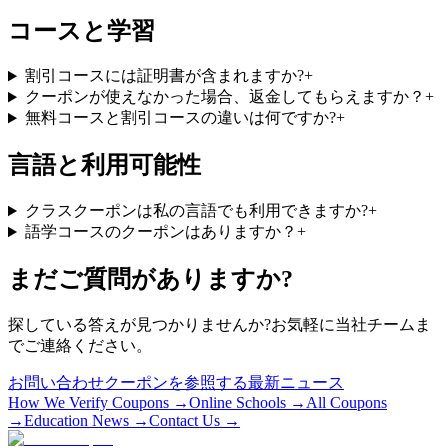
コースと学習
割引コースには証明書が含まれますか?
+
クーポンが使えなかった場合、返金してもらえますか？
+
無料コースと割引コースの違いは何ですか?
+
言語と利用可能性
クラスクーポンは私の言語でも利用できますか?
+
語学コースのクーポンはありますか？
+
まだご質問がありますか?
探している答えが見つかりませんか?お気軽に当社チームま
でご連絡ください。
お問い合わせ
クーポンを参照する
最新ニュース
How We Verify Coupons →
Online Schools →
All Coupons
→
Education News →
Contact Us →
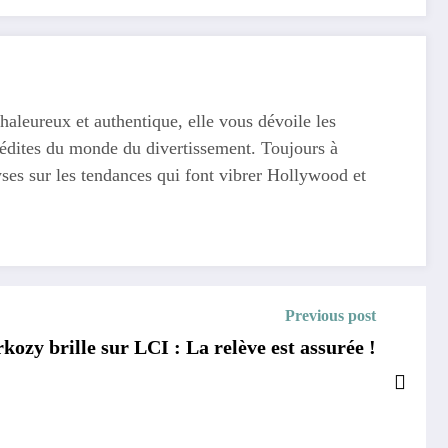
haleureux et authentique, elle vous dévoile les
 inédites du monde du divertissement. Toujours à
yses sur les tendances qui font vibrer Hollywood et
Previous post
kozy brille sur LCI : La relève est assurée !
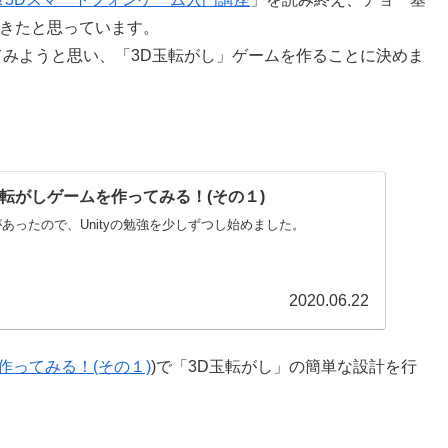
できたと思っています。
てみようと思い、「3D玉転がし」ゲームを作ることに決めま
D玉転がしゲームを作ってみる！(その１)
あったので、Unityの勉強を少しずつし始めました。
2020.06.22
を作ってみる！(その１)
)で「3D玉転がし」の簡単な設計を行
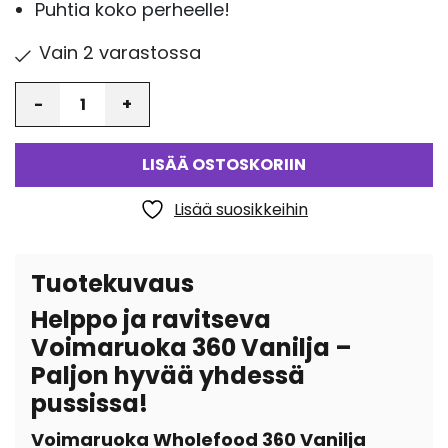
Puhtia koko perheelle!
Vain 2 varastossa
Määrä
LISÄÄ OSTOSKORIIN
Lisää suosikkeihin
Tuotekuvaus
Helppo ja ravitseva
Voimaruoka 360 Vanilja –
Paljon hyvää yhdessä
pussissa!
Voimaruoka Wholefood 360 Vanilja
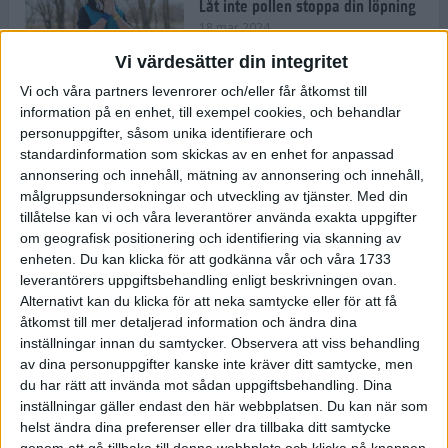
Låt inte pollen stoppa din löpning
18 mar 2024
Vi värdesätter din integritet
Vi och våra partners levenrorer och/eller får åtkomst till
Kompisträna: 3 tips på intervaller
information på en enhet, till exempel cookies, och behandlar
för dig och din kompis (eller
personuppgifter, såsom unika identifierare och
partner)
standardinformation som skickas av en enhet for anpassad
8 mar 2024
• Löpningen
• Träning
annonsering och innehåll, mätning av annonsering och innehåll,
målgruppsundersokningar och utveckling av tjänster.
Med din
tillåtelse kan vi och våra leverantörer använda exakta uppgifter
Flowfeet Heat möjliggör en extra
om geografisk positionering och identifiering via skanning av
runda
enheten. Du kan klicka för att godkänna vår och våra 1733
1 mar 2024
• Löpningen
• Träning
leverantörers uppgiftsbehandling enligt beskrivningen ovan.
Alternativt kan du klicka för att neka samtycke eller för att få
åtkomst till mer detaljerad information och ändra dina
inställningar innan du samtycker.
Observera att viss behandling
Elitlöparen: Att bryta fastan känns
av dina personuppgifter kanske inte kräver ditt samtycke, men
som att stå på prispallen
du har rätt att invända mot sådan uppgiftsbehandling. Dina
27 feb 2024
• Löpningen
• Träning
inställningar gäller endast den här webbplatsen. Du kan när som
helst ändra dina preferenser eller dra tillbaka ditt samtycke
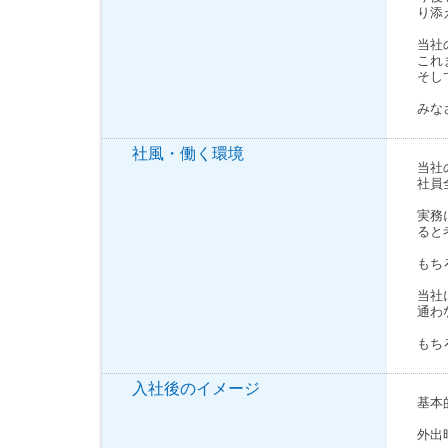
り添
当社
これ
そし
みな
社風・働く環境
当社
社員
実務
ると
もち
当社
通わ
もち
入社後のイメージ
基本
外出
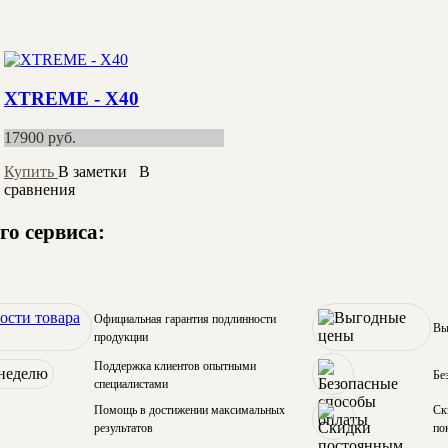
XTREME - X40
17900
руб.
Купить
В заметки
В
сравнения
о сервиса:
Официальная гарантия подлинности
Вы
продукции
Поддержка клиентов опытными
Бе
специалистами
Помощь в достижении максимальных
Ск
результатов
по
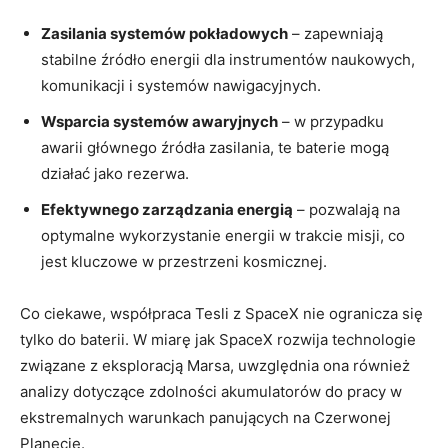
Zasilania systemów pokładowych
– zapewniają
stabilne źródło energii dla instrumentów naukowych,
komunikacji i systemów nawigacyjnych.
Wsparcia systemów awaryjnych
– w przypadku
awarii głównego źródła zasilania, te baterie mogą
działać jako rezerwa.
Efektywnego zarządzania energią
– pozwalają na
optymalne wykorzystanie energii w trakcie misji, co
jest kluczowe w przestrzeni kosmicznej.
Co ciekawe, współpraca Tesli z SpaceX nie ogranicza się
tylko do baterii. W miarę jak SpaceX rozwija technologie
związane z eksploracją Marsa, uwzględnia ona również
analizy dotyczące zdolności akumulatorów do pracy w
ekstremalnych warunkach panujących na Czerwonej
Planecie.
· · ·
Collect and copy every line in the rows above that contains the word "Vanilja". Case counts.

Voimaruoka 360 Vanilja –
Voimaruoka Wholefood 360 Vanilja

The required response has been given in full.